I love telling frustrated parents of precocious and/or willful children: hey, these things that are driving you nuts right now are qualities of a great leader in the future!

So back to our horses... Our horses become dull with us. Often to suit our degree of dullness, of holding back. Often to suit our fear of living life fully -- in full awareness, in full integrity, no more little white lies to ourselves or others... A little intimidating even to consider it!

A dull horse is unpredictable. We do not know what lurks below the dullness. A dull horse is difficult to direct. Our requests have to permeate through an unknown series of levels before we are heard. A dull horse is defended. Defended against our chronic absence perhaps?

I need to bring myself more fully into the present moment in order to be with my horse in the present. It means practicing being present. It means grieving and laying to rest familiar habits of this or that which help keep me someplace else. It means pursuing with passion that which is important to me: connection, togetherness, "withyouness". It means facing my fears as quickly as they surface to consciousness so they no longer pull me away from the Now.

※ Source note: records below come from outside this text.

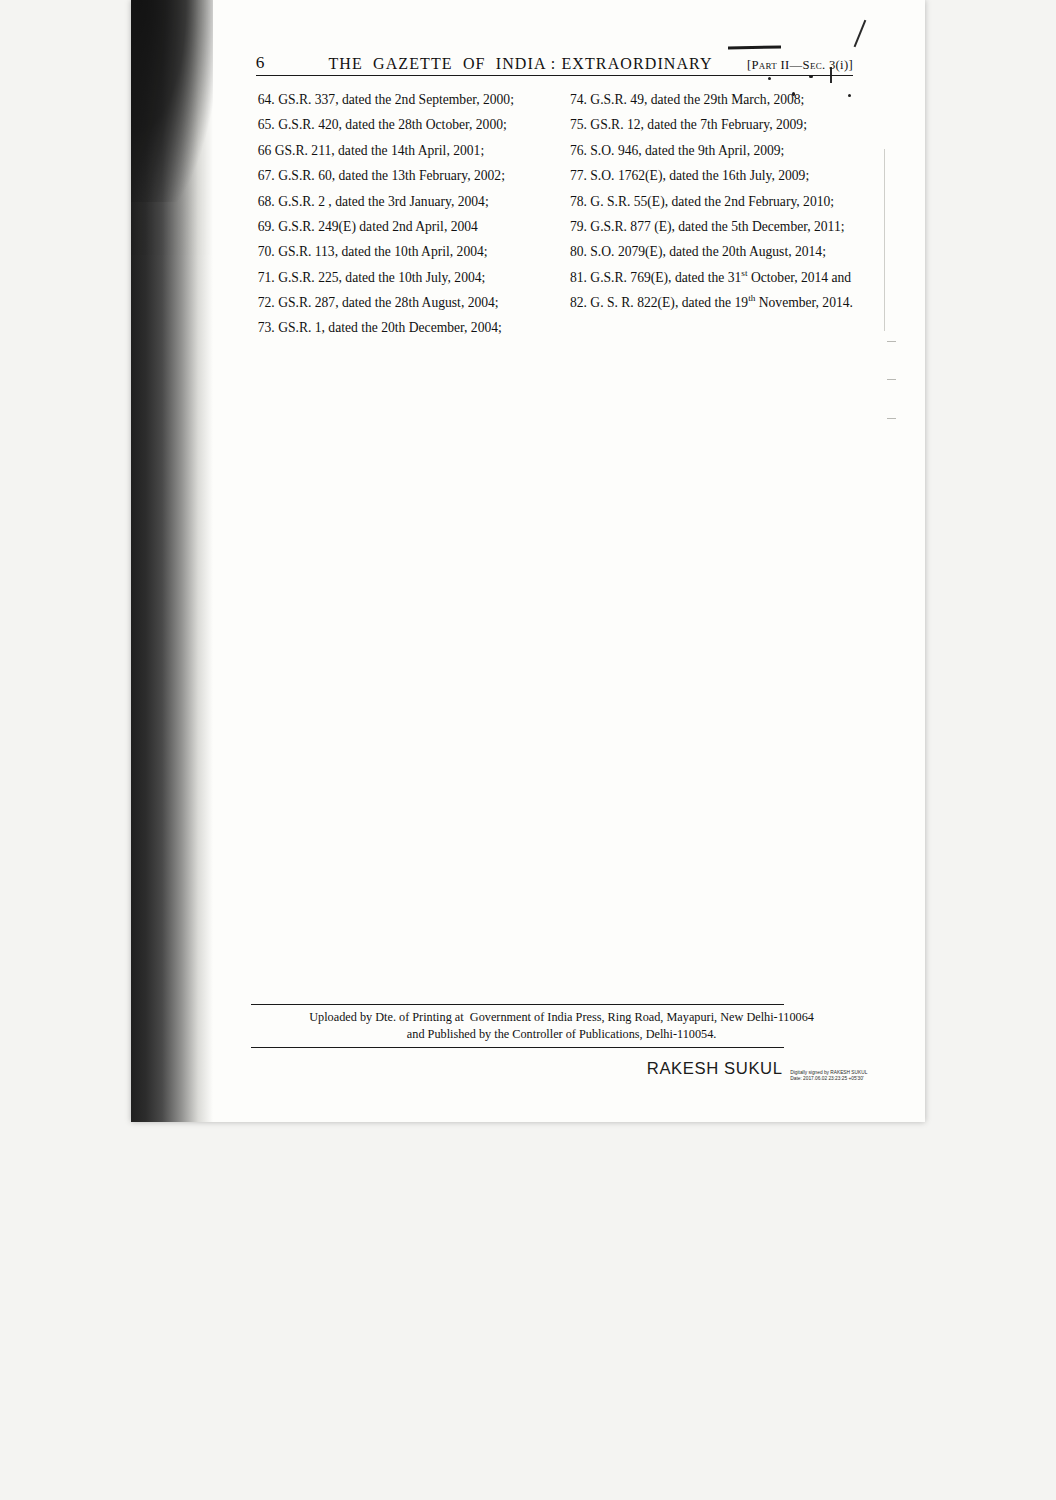6 THE GAZETTE OF INDIA : EXTRAORDINARY [Part II—Sec. 3(i)]
64. GS.R. 337, dated the 2nd September, 2000;
65. G.S.R. 420, dated the 28th October, 2000;
66 GS.R. 211, dated the 14th April, 2001;
67. G.S.R. 60, dated the 13th February, 2002;
68. G.S.R. 2 , dated the 3rd January, 2004;
69. G.S.R. 249(E) dated 2nd April, 2004
70. GS.R. 113, dated the 10th April, 2004;
71. G.S.R. 225, dated the 10th July, 2004;
72. GS.R. 287, dated the 28th August, 2004;
73. GS.R. 1, dated the 20th December, 2004;
74. G.S.R. 49, dated the 29th March, 2008;
75. GS.R. 12, dated the 7th February, 2009;
76. S.O. 946, dated the 9th April, 2009;
77. S.O. 1762(E), dated the 16th July, 2009;
78. G. S.R. 55(E), dated the 2nd February, 2010;
79. G.S.R. 877 (E), dated the 5th December, 2011;
80. S.O. 2079(E), dated the 20th August, 2014;
81. G.S.R. 769(E), dated the 31st October, 2014 and
82. G. S. R. 822(E), dated the 19th November, 2014.
Uploaded by Dte. of Printing at Government of India Press, Ring Road, Mayapuri, New Delhi-110064
and Published by the Controller of Publications, Delhi-110054.
RAKESH SUKUL Digitally signed by RAKESH SUKUL
Date: 2017.06.02 23:23:25 +05'30'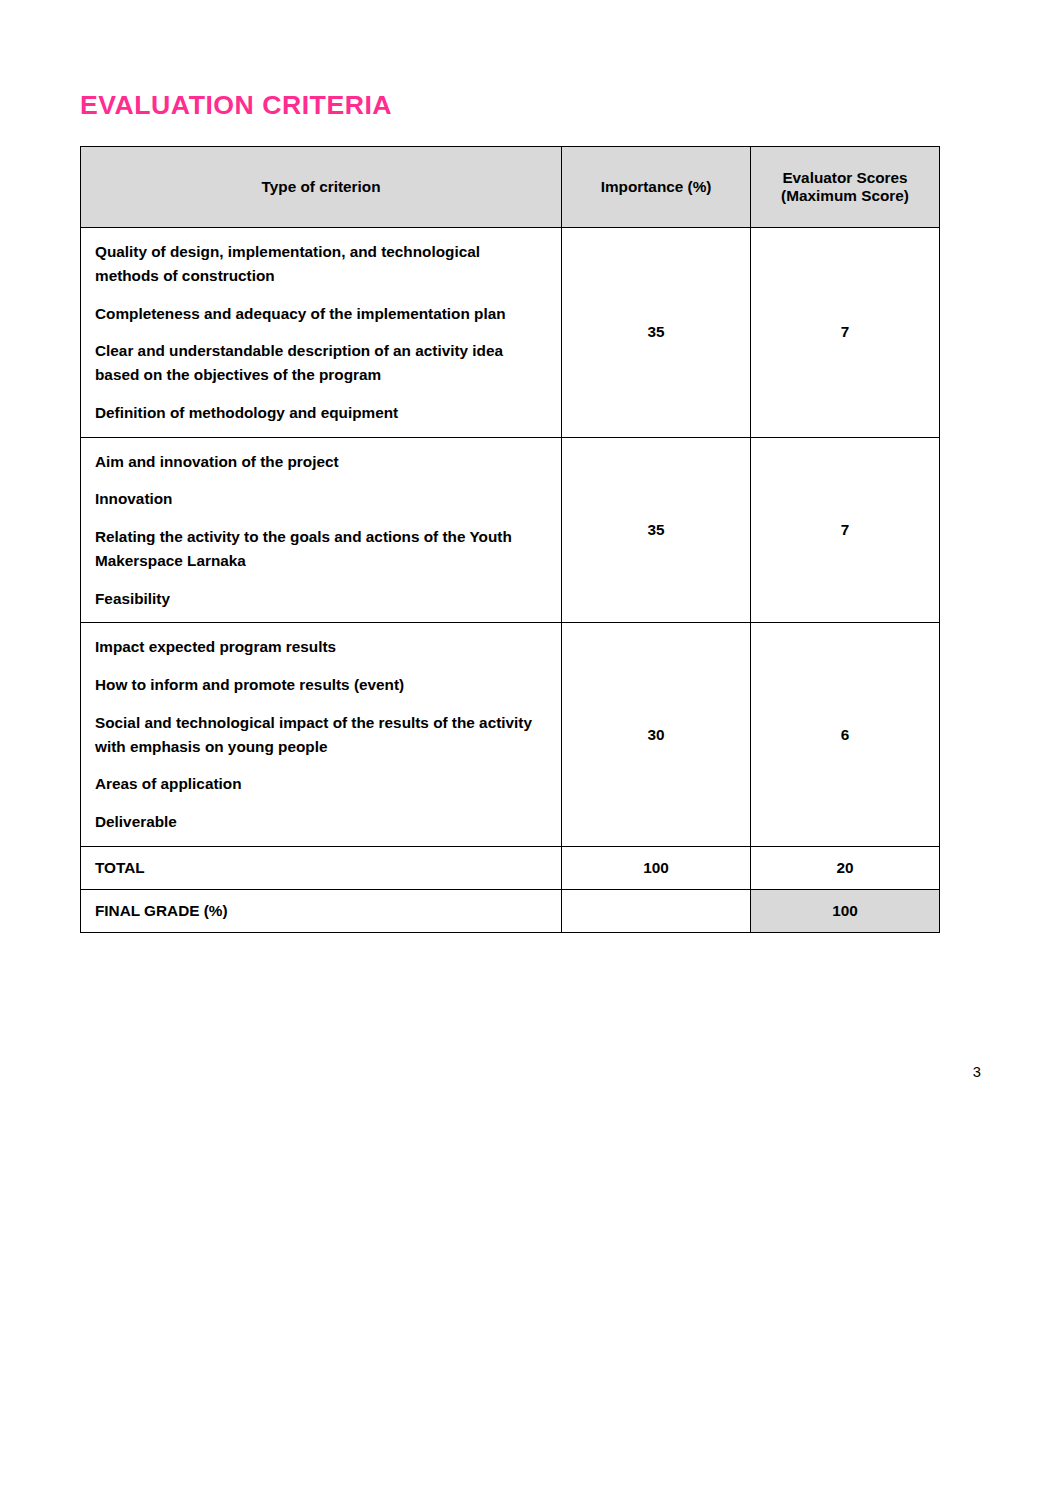EVALUATION CRITERIA
| Type of criterion | Importance (%) | Evaluator Scores (Maximum Score) |
| --- | --- | --- |
| Quality of design, implementation, and technological methods of construction Completeness and adequacy of the implementation plan Clear and understandable description of an activity idea based on the objectives of the program Definition of methodology and equipment | 35 | 7 |
| Aim and innovation of the project Innovation Relating the activity to the goals and actions of the Youth Makerspace Larnaka Feasibility | 35 | 7 |
| Impact expected program results How to inform and promote results (event) Social and technological impact of the results of the activity with emphasis on young people Areas of application Deliverable | 30 | 6 |
| TOTAL | 100 | 20 |
| FINAL GRADE (%) | | 100 |
3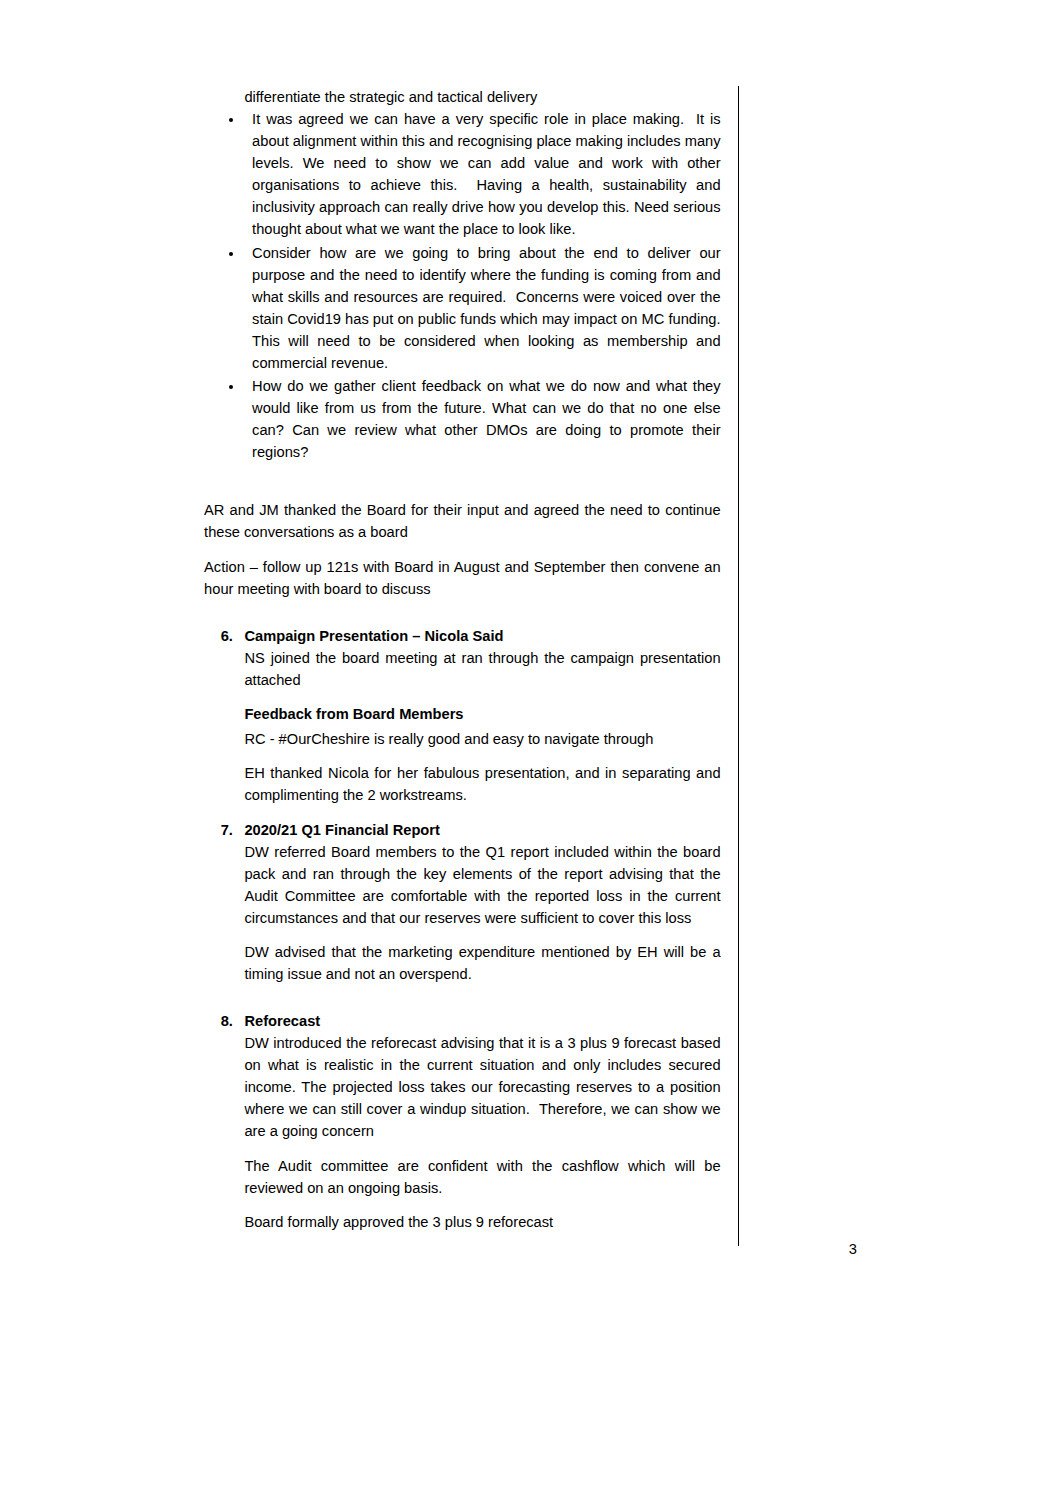differentiate the strategic and tactical delivery
It was agreed we can have a very specific role in place making. It is about alignment within this and recognising place making includes many levels. We need to show we can add value and work with other organisations to achieve this. Having a health, sustainability and inclusivity approach can really drive how you develop this. Need serious thought about what we want the place to look like.
Consider how are we going to bring about the end to deliver our purpose and the need to identify where the funding is coming from and what skills and resources are required. Concerns were voiced over the stain Covid19 has put on public funds which may impact on MC funding. This will need to be considered when looking as membership and commercial revenue.
How do we gather client feedback on what we do now and what they would like from us from the future. What can we do that no one else can? Can we review what other DMOs are doing to promote their regions?
AR and JM thanked the Board for their input and agreed the need to continue these conversations as a board
Action – follow up 121s with Board in August and September then convene an hour meeting with board to discuss
6.
Campaign Presentation – Nicola Said
NS joined the board meeting at ran through the campaign presentation attached
Feedback from Board Members
RC - #OurCheshire is really good and easy to navigate through
EH thanked Nicola for her fabulous presentation, and in separating and complimenting the 2 workstreams.
7.
2020/21 Q1 Financial Report
DW referred Board members to the Q1 report included within the board pack and ran through the key elements of the report advising that the Audit Committee are comfortable with the reported loss in the current circumstances and that our reserves were sufficient to cover this loss
DW advised that the marketing expenditure mentioned by EH will be a timing issue and not an overspend.
8.
Reforecast
DW introduced the reforecast advising that it is a 3 plus 9 forecast based on what is realistic in the current situation and only includes secured income. The projected loss takes our forecasting reserves to a position where we can still cover a windup situation. Therefore, we can show we are a going concern
The Audit committee are confident with the cashflow which will be reviewed on an ongoing basis.
Board formally approved the 3 plus 9 reforecast
3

When my horse is confident I am here with and for him, then I will have earned his attention and respect, and he will not simply allow me to direct him, but he will melt or meld into my sensible leadership performance.

Because we tend to think and act as if our horses and our Selves are separate beings, this "withyouness" concept is potent. It can help us think our way into a together place, to recognize it and appreciate it when we find it either because of our prolonged and determined search for it, or because of a moment of grace when we are gifted with an experience of this present connectedness.